**Reading text:**
>>>
Solon recalls talks with Ninoy Aquino during Marcos martial law days
Raul Daza, the only man to have served in the 7th Congress during the administration of President Ferdinand Marcos and to be serving still in the 17th Congress during the administration of President Rodrigo Duterte, remembers with chagrin his awkward jailhouse meeting with Benigno “Ninoy” Aquino Jr. 45 years ago.
It happened in the aftermath of the Sept. 21,1972 proclamation of that placed the Philippines under martial law and allowed the state to detain opposition figures, leaving the resistance movement in shambles and its leaders gripped by hesitation and fear.
Daza, then a neophyte Liberal Party House member representing Northern Samar, had wished to seek advice from the incarcerated Aquino, Marcos’s ferocious critic and moral voice of the opposition.
“Early one morning, I went to Fort Bonifacio where he was detained under heavy guard,” Daza said. “The guards at the gate did not let me in. They referred me to an office in the camp to get a permit. The officer-on-duty, however, denied my request, as only visits by Ninoy’s family and lawyers were allowed.”
“I pleaded to no avail,” recalled the 82-year-old Daza in an unpublished memoir of his life during the dictatorship, a copy of which he allowed the Inquirer to use for this story.
Jogging with Ninoy
He was about to leave the camp when an officer hinted a way out of his predicament: A group of Aquino’s colleagues in the Senate was scheduled that day to visit Aquino. Daza caught up with the senators and caught the eye of one who recognized him, Lorenzo Teves.
“Lorenz, may I join you?” he asked. “Sure,” the “tall and handsome senator” replied, according to Daza. “Here, walk ahead of me.”
<<<
**Listing:**
>>>
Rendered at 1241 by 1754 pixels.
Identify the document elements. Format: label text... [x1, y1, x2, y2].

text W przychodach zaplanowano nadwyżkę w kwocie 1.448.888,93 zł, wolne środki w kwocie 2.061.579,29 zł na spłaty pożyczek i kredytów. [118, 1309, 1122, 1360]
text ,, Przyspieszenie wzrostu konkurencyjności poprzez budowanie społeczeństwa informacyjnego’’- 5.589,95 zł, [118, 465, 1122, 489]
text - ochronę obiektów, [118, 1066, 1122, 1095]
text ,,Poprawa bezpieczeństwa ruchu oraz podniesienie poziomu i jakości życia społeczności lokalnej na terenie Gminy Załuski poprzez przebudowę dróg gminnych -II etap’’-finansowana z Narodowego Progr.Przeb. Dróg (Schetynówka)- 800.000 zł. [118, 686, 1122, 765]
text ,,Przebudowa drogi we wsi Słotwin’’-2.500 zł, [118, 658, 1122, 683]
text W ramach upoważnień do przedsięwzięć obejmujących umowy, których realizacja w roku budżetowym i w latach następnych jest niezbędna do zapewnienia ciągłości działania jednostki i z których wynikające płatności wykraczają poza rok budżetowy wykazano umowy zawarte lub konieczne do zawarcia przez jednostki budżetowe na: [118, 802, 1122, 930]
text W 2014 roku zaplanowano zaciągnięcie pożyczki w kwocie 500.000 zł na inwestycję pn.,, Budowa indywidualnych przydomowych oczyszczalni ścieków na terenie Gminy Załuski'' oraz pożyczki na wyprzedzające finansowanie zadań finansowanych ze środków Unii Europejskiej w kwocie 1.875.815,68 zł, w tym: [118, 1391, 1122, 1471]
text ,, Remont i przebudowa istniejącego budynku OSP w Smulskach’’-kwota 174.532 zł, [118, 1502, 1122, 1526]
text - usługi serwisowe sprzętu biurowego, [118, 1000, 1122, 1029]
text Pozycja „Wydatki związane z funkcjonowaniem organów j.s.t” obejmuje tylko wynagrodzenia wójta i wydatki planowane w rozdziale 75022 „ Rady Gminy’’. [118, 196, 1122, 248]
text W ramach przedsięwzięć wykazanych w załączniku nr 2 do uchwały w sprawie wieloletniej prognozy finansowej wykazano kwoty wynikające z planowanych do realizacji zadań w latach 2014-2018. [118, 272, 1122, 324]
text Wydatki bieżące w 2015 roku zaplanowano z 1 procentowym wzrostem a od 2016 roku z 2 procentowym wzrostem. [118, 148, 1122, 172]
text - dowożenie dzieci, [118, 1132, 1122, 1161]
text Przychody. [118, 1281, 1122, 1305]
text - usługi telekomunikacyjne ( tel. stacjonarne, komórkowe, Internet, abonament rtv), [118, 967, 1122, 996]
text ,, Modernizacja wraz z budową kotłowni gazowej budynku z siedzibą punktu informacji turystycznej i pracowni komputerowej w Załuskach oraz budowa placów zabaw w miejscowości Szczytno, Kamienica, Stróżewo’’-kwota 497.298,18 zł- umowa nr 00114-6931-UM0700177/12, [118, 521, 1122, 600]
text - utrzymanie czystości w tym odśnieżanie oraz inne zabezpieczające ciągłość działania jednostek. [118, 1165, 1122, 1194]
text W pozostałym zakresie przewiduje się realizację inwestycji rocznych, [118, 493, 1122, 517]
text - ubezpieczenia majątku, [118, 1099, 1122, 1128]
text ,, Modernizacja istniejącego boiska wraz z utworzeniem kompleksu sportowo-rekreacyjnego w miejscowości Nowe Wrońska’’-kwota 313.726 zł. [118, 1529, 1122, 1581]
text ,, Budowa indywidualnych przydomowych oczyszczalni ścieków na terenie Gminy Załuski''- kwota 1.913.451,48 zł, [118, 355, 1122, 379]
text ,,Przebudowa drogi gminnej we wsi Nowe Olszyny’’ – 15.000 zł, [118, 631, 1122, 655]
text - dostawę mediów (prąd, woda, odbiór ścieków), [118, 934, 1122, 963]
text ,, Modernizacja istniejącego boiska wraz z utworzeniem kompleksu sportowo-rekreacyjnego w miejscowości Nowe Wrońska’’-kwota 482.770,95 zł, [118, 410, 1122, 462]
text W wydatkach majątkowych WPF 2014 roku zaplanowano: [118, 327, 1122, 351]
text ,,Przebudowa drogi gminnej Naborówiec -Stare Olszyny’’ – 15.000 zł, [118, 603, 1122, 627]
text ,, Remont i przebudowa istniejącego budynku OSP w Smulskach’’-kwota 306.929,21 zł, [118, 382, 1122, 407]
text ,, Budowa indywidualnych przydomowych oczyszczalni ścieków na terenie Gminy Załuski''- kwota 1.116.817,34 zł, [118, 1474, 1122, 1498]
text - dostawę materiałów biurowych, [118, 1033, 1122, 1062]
<<<
**Work to be completed:**
Copy out the passage from the article about Raul Daza's jailhouse meeting with Ninoy Aquino, everything from "Solon recalls talks" down to "of the opposition.".

**Solution:**
Solon recalls talks with Ninoy Aquino during Marcos martial law days
Raul Daza, the only man to have served in the 7th Congress during the administration of President Ferdinand Marcos and to be serving still in the 17th Congress during the administration of President Rodrigo Duterte, remembers with chagrin his awkward jailhouse meeting with Benigno “Ninoy” Aquino Jr. 45 years ago.
It happened in the aftermath of the Sept. 21,1972 proclamation of that placed the Philippines under martial law and allowed the state to detain opposition figures, leaving the resistance movement in shambles and its leaders gripped by hesitation and fear.
Daza, then a neophyte Liberal Party House member representing Northern Samar, had wished to seek advice from the incarcerated Aquino, Marcos’s ferocious critic and moral voice of the opposition.